Action Fraud, which has been introduced as part of the Attorney General's Fraud Review in 2006 and as part of the Cyber Crime Strategy presented to parliament last year, will see all fraud recorded centrally.
Set up and run by the National Fraud Authority, Action Fraud is a one-stop reporting centre which will, by March 2013, handle all reports of fraud from throughout the UK.
From today, anyone in the Thames Valley and Hampshire who wants to report a fraud will need to contact Action Fraud. Instead of local forces taking reports, people will be asked to report the crime to Action Fraud, either by phone or via a specific website where, if a crime is established, they will be provided with a national crime reference number.
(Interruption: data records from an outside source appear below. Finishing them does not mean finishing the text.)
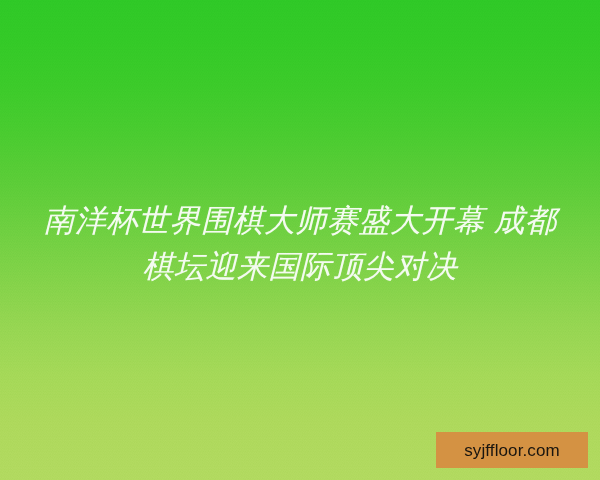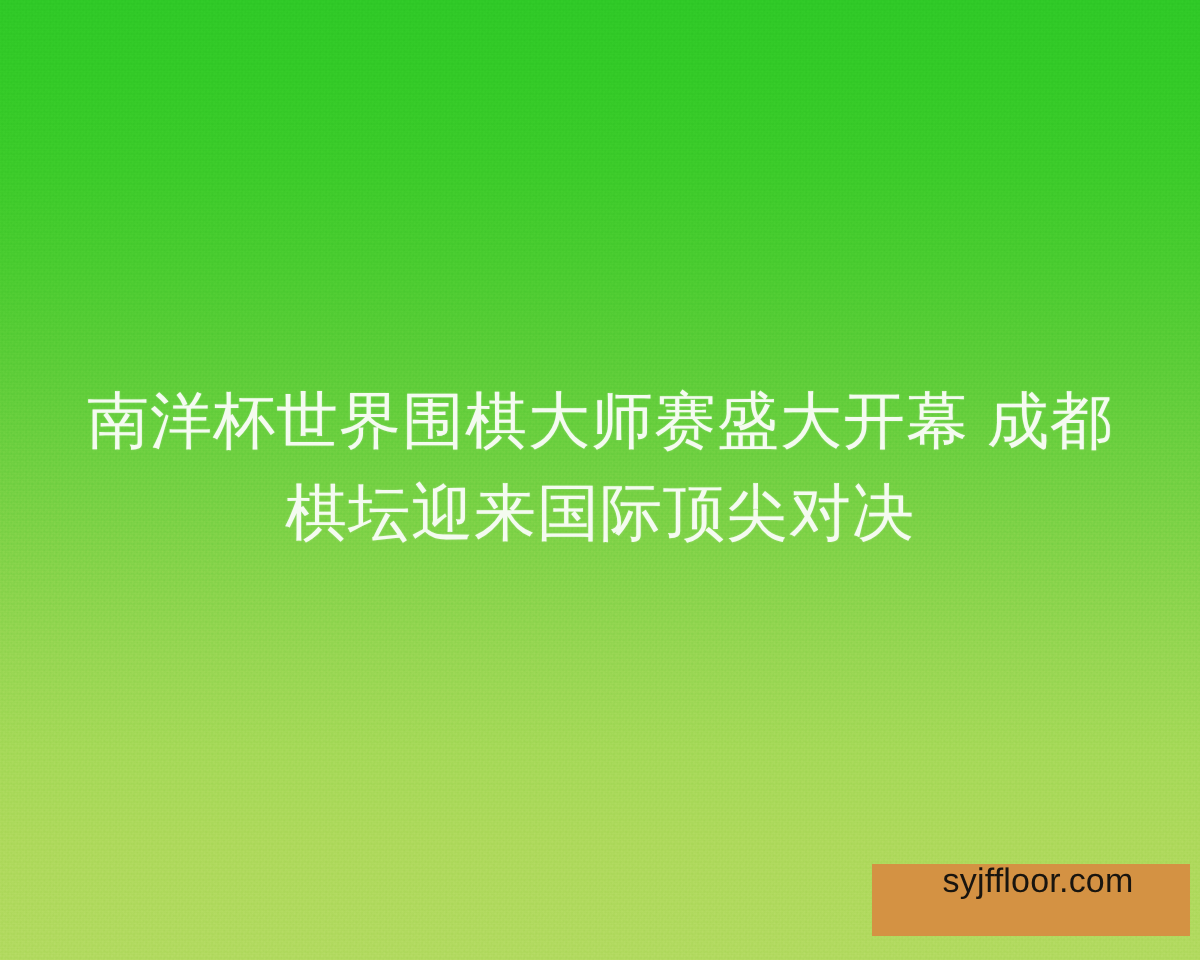--- a/index.html
+++ b/index.html
@@ -51,7 +51,7 @@
     position: absolute;
     left: 28px;
     right: 28px;
-    top: 188px;
+    top: 198px;
     margin: 0;
     text-align: center;
     color: #f4fbf0;
@@ -62,6 +62,7 @@
     text-shadow: 0 0 1px rgba(255,255,255,0.35);
     white-space: normal;
     z-index: 2;
+    font-style: italic;
   }
 
   #watermark {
Action Fraud has already started taking reports, and of the thousands they have received, about 15% actually result in a fraud crime being recorded. However, all information gathered is provided daily to the National Fraud Intelligence Bureau (NFIB) at the City of London Police where it is analysed, alongside other information reported from government departments, financial institutions, and other large organisations.
The NFIB will then send any crimes where there is actionable intelligence or viable lines of enquiry to individual forces to investigate. It will be decided which force will be investigating by:
- Where the fraud was committed
- The area containing the biggest number of offences / victims
- Where the first offence occurred
- Where the victim lives / works
It's hoped the new system will be able to free up police officers time, provide intelligence that can be used for preventative work; and by creating a standardised reporting system will ensure forces have a greater understanding and awareness of national threats.
The only exception to the new national process will be 'crimes in action', which means a fraud crime is taking place with an offender either at or near the scene at the time of the call to the police. Police will continue to deal with this as usual.
It's hoped the recording of all fraud crimes centrally will also lead to more intelligence being gathered about fraud crimes and trends and lead to these being joined up, resulting in more targeted enforcement action. Action Fraud will also lead to an enhanced preventative approach nationally.